--- Given passage ---

Japan's humanitarian crisis has intensified with relief workers being hampered by freezing temperatures and snowfalls while survivors struggle with shortages of water, food and electricity.

Japan's prime minister, Naoto Kan, ordered a shift in the focus of relief efforts from search and rescue to caring for an estimated half a million people who have been evacuated from provinces affected by the earthquake and tsunami and many others who have been left homeless.

The disaster has damaged or destroyed about 60,000 buildings, but the magnitude of the human toll is not yet reflected in figures from the National Police Agency emergency disaster headquarters which show 2,475 dead and 3,118 people missing. The final death toll could rise far beyond 10,000. Save the Children said a fifth of those displaced were children and warned the disaster could result in many being orphaned.

--- Given entries ---

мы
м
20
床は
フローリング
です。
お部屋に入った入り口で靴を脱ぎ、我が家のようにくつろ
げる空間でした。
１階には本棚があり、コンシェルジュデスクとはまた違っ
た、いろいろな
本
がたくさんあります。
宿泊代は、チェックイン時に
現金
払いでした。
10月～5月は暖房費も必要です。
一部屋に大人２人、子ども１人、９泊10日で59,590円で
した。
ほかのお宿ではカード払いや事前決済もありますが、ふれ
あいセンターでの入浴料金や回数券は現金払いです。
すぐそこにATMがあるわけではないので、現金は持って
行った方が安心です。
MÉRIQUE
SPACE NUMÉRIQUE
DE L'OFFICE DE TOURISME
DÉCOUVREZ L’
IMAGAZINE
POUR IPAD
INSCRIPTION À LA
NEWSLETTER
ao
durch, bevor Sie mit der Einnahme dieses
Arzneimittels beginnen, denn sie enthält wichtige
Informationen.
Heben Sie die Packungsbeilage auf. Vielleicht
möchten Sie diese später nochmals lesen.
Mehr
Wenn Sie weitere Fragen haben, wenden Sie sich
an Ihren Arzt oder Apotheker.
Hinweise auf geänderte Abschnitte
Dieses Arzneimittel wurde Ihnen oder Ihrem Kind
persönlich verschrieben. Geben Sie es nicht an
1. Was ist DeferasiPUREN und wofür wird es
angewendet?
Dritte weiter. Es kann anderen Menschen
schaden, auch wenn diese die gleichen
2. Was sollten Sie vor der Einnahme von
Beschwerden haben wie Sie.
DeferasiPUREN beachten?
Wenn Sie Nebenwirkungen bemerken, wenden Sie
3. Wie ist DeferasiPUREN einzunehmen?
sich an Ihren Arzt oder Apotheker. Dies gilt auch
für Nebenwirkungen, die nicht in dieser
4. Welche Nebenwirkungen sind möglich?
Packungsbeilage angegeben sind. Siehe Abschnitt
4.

---

▶ _Questions on the material_
• 1. From the passage about Japan's disaster relief, write out the words from "Japan's humanitarian crisis" to "food and electricity.".
• 2. Using the passage about Japan's disaster relief, state whether each statement agrees with it, answering yes or no and quoting the words that decide it. (a) Naoto Kan directed relief efforts to move from search and rescue toward caring for evacuees and the homeless. (b) The National Police Agency figures list more than 10,000 dead. (c) Save the Children reported that half of the displaced people were children.
Rely solely on the passage about Japan's disaster relief, not on the listing.

▶ _Exercise results_
• 1.
Japan's humanitarian crisis has intensified with relief workers being hampered by freezing temperatures and snowfalls while survivors struggle with shortages of water, food and electricity.

• 2.
(a) Yes: "ordered a shift in the focus of relief efforts from search and rescue to caring for an estimated half a million people who have been evacuated"
(b) No: "show 2,475 dead and 3,118 people missing"
(c) No: "a fifth of those displaced were children"